For some businesses the summertime is a slow season. But it also may be a good time to take stock of operations and make improvements. There’s nothing wrong with slowing down— but don’t shut down. Here are 10 tips to keep you and your team busy in a productive way.

1. CLEAN UP YOUR SYSTEMS

If you have been running your business for a long time, you may do things a certain way because it’s how you have always done them. While technology has made a quantum leap from the typewriter to the smartphone, your systems may not have kept up.

Of course, systems are not just related to technology. You may have archaic personnel systems or supply systems. For each process executed, can any waste in effort or cost be reduced? For example, are employees going to business lunches or driving long distances when the same tasks can be achieved via webinars or conference calls?

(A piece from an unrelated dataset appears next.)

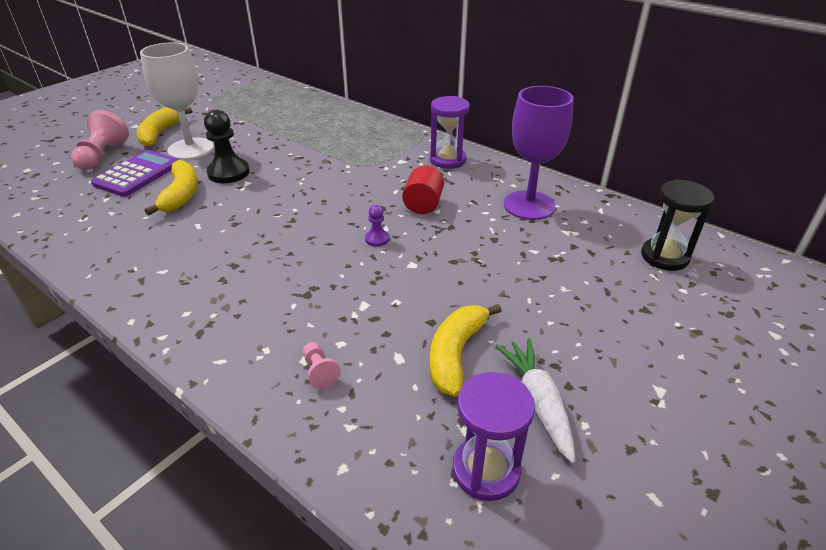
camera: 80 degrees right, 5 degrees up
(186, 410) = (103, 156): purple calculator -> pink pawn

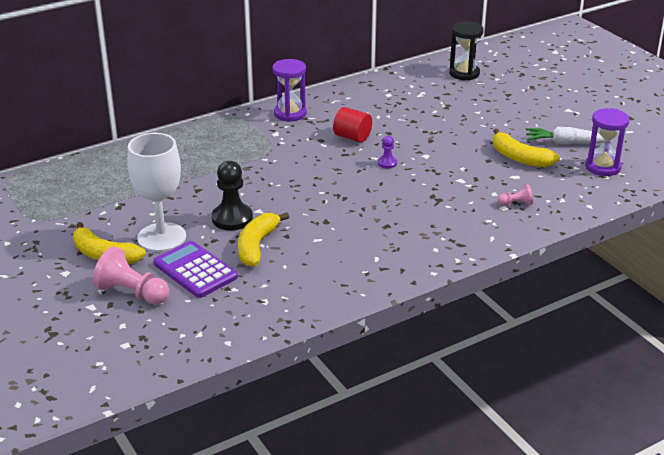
camera: 70 degrees left, 5 degrees down
(181, 194) = (257, 246): yellow banana -> yellow banana turned 90 degrees counterclockwise
(529, 205) = (380, 99): purple goblet -> none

2. CATCH UP WITH LOST LEADS

Most of us have met an old acquaintance at a business function at some point during the year and resolved to meet up and discuss a possible partnership or another opportunity, only to put it off and forget. The slow season is a good time to blow the dust off that Post-it Note with a name scrawled on it and pick up the phone.

3. CONDUCT A SWOT ANALYSIS

When you are in the fray of running your business and just keeping your head above water, it can be a challenge to take the time to step back and evaluate your strengths and weaknesses. The slow season gives you the opportunity to assess your Strengths, Weaknesses, Opportunities and Threats.

4. CLEAN UP YOUR EMAIL LIST

Email is a great tool for marketing because it’s fast and cheap. However, the larger your email database becomes, the harder it is to manage.

A contact database can degrade up to 20 percent in a year’s time. When we send out e-blasts or other correspondence, it’s common to have a few emails come back as undeliverable. Unless you use a data management company, you may not have had time to clean up those lists.

5. IMPROVE YOUR MAILING LISTS

Mailing lists can be a bigger headache to maintain than email lists. There’s more data to track, and it’s hard to know when an address isn’t valid anymore.

If you are mailing to businesses, double check to make sure the contact is still employed there. (LinkedIn is a great tool for this.) When the postal service redirects mailings, you’ll receive a record of new addresses. Use that information to update the database.

6. UPDATE YOUR SOCIAL MEDIA PROFILES

Many small businesses don’t have a lot of time to spend on social media. They often set up profiles and then forget to update the information on them.

Social media companies are constantly adding new features that you can leverage. Use the downtime to experiment with new features on social media and see which ones work for you.

7. ENSURE YOUR WEBSITE IS READY

Is your website performing as well as you want it to? Do you even know? If you were satisfied and you have the data to prove it, you don’t need to spend much time browsing Google Analytics during the slow season, but you should still highlight pages that are underperforming.

8. FINE TUNE YOUR MARKETING PLAN

Ideally, your marketing plan should already be in place by December, but that doesn’t mean it can’t be improved. Take time during the slow season to find out if you met your marketing objectives.

9. DO THE VISION THING

Many small businesses have operated day-to-day, year after year without a clear vision of why they exist. It’s common for a local business to be handed down in the family. Because of the change in management, the original vision may get lost, or maybe there never was one, beyond the desire to sell shoes or another product.

Draw up a unique selling proposition, a concise statement of why people should use your products and services rather than a rival’s.

10. PLAN FOR REWARDS

We’re all familiar with the old cliché about all work and no play makes Jack a dull boy. The same can be true within businesses who expect their employees to toil constantly with no light at the end of the dark tunnel.

Use the slow season to map out a policy to reward employees and to make sure their hard work is balanced with some play.

If you attempt to do all of these 10 things during the slow season, it won’t be a very slow season.